WG goes international – jetzt erst recht!


Wenn echte Begegnungen nicht stattfinden können, muss kreativ auf andere Möglichkeiten ausgewichen werden. So haben 11 Schülerinnen und Schüler und drei Lehrerinnen des Wilhelmsgymnasiums vom 8.-10. Februar 2021 im Rahmen des Erasmus-Projekts „Exploring Europe“ an einem virtuellen internationalen Treffen zusammen mit allen 4 Partnerschulen aus Griechenland, Finnland, Bulgarien und Irland zum Thema „Environmental Issues and Forms of Participation: Die Umweltsituation und Möglichkeiten der Beteiligung“ teilgenommen.

Insgesamt gab es rund 55 Teilnehmerinnen: 45 Schülerinnen und 10 Lehrerinnen. Die Organisation wurde unter allen fünf Ländern aufgeteilt; außerdem wurde das deutsche Team von der evangelischen Akademie mit einem politischen Planspiel zum Thema „Corona und was nun? Der European Green Deal“ fachmännisch unterstützt.

Eigentlich war für März ein Begegnungstreffen in Finnland geplant, das aber natürlich in Zeiten von Corona nicht stattfinden kann. Also musste ein bestmöglicher Ersatz gefunden werden, um in Kontakt zu treten und sich einmal auf europäischer Ebene auszutauschen: Während in Finnland und Deutschland minus 20 Grad herrschten, erfuhren die Teilnehmer, dass in Griechenland bereits die Mandelbäume blühen und die bulgarischen Lehrerinnen und Lehrer zusammen mit den Ärzten und Pflegekräften bereits geimpft sind, um die frühe Öffnung von Schulen unter sicheren Bedingungen zu ermöglichen. Auch in Finnland sind die Schulen geöffnet, während sich Irland noch im verschärften Lockdown befindet, d.h., niemand darf sich weiter als 5 km von seinem Wohnort entfernen.

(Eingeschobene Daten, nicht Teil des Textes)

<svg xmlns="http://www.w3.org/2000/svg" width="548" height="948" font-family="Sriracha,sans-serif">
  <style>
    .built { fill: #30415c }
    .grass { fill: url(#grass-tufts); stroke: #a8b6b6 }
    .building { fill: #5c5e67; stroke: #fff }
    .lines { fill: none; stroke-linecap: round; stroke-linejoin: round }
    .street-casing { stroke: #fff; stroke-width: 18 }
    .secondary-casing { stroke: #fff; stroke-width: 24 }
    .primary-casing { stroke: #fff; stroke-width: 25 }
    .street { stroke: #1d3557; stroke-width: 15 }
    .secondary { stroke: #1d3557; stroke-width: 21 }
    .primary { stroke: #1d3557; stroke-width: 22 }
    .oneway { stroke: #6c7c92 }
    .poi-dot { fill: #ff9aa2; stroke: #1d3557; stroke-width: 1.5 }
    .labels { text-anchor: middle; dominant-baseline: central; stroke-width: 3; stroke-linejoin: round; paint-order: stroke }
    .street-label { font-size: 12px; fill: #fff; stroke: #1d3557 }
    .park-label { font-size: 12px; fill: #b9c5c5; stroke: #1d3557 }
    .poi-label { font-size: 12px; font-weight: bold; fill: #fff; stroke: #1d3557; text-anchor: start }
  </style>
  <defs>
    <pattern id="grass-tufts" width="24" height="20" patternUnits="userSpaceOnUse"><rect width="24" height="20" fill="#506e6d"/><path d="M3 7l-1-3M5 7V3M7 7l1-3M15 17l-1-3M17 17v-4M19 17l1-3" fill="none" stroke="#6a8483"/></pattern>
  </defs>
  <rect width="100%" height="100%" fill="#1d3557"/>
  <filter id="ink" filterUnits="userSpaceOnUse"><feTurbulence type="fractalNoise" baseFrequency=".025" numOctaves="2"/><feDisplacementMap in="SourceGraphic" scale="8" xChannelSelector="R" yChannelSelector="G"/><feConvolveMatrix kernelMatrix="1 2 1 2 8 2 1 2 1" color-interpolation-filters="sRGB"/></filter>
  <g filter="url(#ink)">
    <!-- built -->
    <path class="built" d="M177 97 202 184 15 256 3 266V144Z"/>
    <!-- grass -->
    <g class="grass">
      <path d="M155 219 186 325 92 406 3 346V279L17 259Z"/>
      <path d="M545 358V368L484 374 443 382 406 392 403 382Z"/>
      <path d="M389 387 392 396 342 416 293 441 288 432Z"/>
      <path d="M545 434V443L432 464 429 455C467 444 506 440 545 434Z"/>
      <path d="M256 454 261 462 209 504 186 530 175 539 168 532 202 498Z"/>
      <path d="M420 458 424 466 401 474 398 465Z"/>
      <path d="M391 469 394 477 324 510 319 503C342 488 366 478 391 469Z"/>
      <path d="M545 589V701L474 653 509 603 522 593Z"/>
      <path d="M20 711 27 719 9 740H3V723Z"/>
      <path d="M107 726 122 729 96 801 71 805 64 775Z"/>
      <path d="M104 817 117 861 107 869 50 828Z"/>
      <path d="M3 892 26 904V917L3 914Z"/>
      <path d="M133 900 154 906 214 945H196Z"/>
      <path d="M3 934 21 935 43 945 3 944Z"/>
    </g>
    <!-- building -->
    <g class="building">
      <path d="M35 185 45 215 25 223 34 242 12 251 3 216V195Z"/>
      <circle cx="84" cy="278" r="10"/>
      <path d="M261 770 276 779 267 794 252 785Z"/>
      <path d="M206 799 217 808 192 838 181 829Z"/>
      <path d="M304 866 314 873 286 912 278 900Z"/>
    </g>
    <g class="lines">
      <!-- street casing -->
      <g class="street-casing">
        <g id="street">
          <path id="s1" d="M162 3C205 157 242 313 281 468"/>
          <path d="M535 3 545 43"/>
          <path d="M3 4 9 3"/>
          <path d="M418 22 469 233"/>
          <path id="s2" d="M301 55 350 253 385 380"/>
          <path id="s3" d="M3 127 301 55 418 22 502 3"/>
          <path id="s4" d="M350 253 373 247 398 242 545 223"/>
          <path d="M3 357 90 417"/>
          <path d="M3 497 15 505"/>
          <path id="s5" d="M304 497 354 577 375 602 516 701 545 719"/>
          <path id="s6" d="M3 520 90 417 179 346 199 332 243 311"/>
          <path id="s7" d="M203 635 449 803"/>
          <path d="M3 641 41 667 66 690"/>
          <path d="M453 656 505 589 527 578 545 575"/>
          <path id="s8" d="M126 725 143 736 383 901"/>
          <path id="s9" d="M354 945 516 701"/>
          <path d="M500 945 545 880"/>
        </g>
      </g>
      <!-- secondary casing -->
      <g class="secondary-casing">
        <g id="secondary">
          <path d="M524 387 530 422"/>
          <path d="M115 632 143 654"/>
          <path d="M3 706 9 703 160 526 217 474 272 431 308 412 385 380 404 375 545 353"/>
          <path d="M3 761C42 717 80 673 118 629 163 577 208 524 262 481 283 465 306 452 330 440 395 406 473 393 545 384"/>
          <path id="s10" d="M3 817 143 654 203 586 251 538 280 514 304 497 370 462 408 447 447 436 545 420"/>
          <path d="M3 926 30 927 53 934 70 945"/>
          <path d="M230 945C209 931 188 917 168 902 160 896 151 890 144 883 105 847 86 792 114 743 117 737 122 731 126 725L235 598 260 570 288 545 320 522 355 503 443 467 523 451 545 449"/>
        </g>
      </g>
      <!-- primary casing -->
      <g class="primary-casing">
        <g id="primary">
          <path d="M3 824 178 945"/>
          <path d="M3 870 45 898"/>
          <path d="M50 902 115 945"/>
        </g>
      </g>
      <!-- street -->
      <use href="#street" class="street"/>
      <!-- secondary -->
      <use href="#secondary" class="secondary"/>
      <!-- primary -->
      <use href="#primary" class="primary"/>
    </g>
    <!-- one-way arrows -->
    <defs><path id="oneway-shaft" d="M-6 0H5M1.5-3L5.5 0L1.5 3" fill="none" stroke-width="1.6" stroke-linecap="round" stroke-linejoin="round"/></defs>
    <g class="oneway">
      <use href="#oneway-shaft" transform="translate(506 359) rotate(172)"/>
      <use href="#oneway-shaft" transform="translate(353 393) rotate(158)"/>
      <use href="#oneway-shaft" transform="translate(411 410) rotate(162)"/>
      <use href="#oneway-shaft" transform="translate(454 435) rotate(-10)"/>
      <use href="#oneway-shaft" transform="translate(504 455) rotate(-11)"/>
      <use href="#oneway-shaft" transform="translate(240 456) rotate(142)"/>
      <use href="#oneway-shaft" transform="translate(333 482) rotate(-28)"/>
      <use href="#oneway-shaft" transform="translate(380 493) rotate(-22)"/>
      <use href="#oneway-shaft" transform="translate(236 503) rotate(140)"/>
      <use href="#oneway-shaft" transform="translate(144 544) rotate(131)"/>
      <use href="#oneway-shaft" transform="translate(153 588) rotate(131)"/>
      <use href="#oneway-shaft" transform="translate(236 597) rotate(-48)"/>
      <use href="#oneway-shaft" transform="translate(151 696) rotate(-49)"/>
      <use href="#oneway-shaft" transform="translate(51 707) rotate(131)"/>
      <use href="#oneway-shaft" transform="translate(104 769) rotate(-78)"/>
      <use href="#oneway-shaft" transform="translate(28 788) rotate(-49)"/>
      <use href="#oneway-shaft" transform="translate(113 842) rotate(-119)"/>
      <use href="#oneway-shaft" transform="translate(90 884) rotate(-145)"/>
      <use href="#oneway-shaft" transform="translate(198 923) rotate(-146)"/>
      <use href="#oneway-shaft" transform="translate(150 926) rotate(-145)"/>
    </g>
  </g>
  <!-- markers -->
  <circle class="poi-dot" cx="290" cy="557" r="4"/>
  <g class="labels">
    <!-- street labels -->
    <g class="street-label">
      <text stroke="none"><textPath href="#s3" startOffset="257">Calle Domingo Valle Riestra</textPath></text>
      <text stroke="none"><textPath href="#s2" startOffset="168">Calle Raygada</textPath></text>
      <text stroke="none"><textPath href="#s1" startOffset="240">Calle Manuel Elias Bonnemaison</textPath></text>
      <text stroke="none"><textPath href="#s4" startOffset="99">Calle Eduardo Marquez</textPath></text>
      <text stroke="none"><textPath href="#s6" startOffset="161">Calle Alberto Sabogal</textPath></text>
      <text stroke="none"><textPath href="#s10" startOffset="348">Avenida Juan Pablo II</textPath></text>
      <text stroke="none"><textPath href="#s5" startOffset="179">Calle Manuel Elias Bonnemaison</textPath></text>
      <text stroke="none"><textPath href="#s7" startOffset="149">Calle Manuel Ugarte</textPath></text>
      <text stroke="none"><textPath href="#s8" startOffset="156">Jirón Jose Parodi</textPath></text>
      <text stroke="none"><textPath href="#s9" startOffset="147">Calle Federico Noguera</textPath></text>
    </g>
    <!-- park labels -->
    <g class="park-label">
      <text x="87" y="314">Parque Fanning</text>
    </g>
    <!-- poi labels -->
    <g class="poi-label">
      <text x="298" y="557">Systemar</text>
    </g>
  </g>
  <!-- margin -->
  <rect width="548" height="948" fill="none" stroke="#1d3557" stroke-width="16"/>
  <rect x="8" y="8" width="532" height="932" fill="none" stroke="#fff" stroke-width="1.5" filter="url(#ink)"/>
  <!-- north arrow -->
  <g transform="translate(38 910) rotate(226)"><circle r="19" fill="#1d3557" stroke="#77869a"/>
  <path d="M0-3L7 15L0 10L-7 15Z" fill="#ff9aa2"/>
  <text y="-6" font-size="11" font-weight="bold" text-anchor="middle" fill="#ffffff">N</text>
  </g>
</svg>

Inhaltlich haben die Schülerinnen neben Vorträgen zu unterschiedlichen Umweltprojekten in den einzelnen Ländern am zweiten Tag an einem Planspiel zum europäischen „Green Deal“ teilgenommen und mit einer Politikwissenschaftlerin über Möglichkeiten für das eigene Handeln innerhalb der EU diskutiert. Immer wieder gab es die Möglichkeit, in sogenannten „Breakout Sessions“ in Kleingruppen international zusammenzuarbeiten, Ideen auszutauschen, Glossare zu erstellen, an einem Quiz teilzunehmen, Gedichte zu entwerfen, die später vorgetragen wurden und schließlich am letzten Tag gemeinsam ein Fotobuch zu entwerfen, das den Teilnehmerinnen als Erinnerung an das virtuelle Treffens erhalten bleibt. Auch Email-Adressen wurden ausgetauscht, sodass die Schülerinnen und Schüler weiter in Kontakt bleiben und später auch private Begegnungen planen können.

Mit mentimeter, padlet, actionbound, kahoot und ourboox haben auch die Lehrerinnen neben vielen Einblicken in die Methodik der anderen Länder einige Applikationen kennengelernt, mit denen sich der (digitale) Unterricht abwechslungsreich gestalten lässt.


Dass dabei Englisch als Kommunikationssprache diente, wurde im Laufe des Treffens immer selbstverständlicher.

Insgesamt wurde das virtuelle Begegnungstreffen von allen Seiten als wertvolle Bereicherung und – besonders in Lockdown-Zeiten – als gelungener Blick über den Tellerrand empfunden und war bestimmt nicht das letzte seiner Art.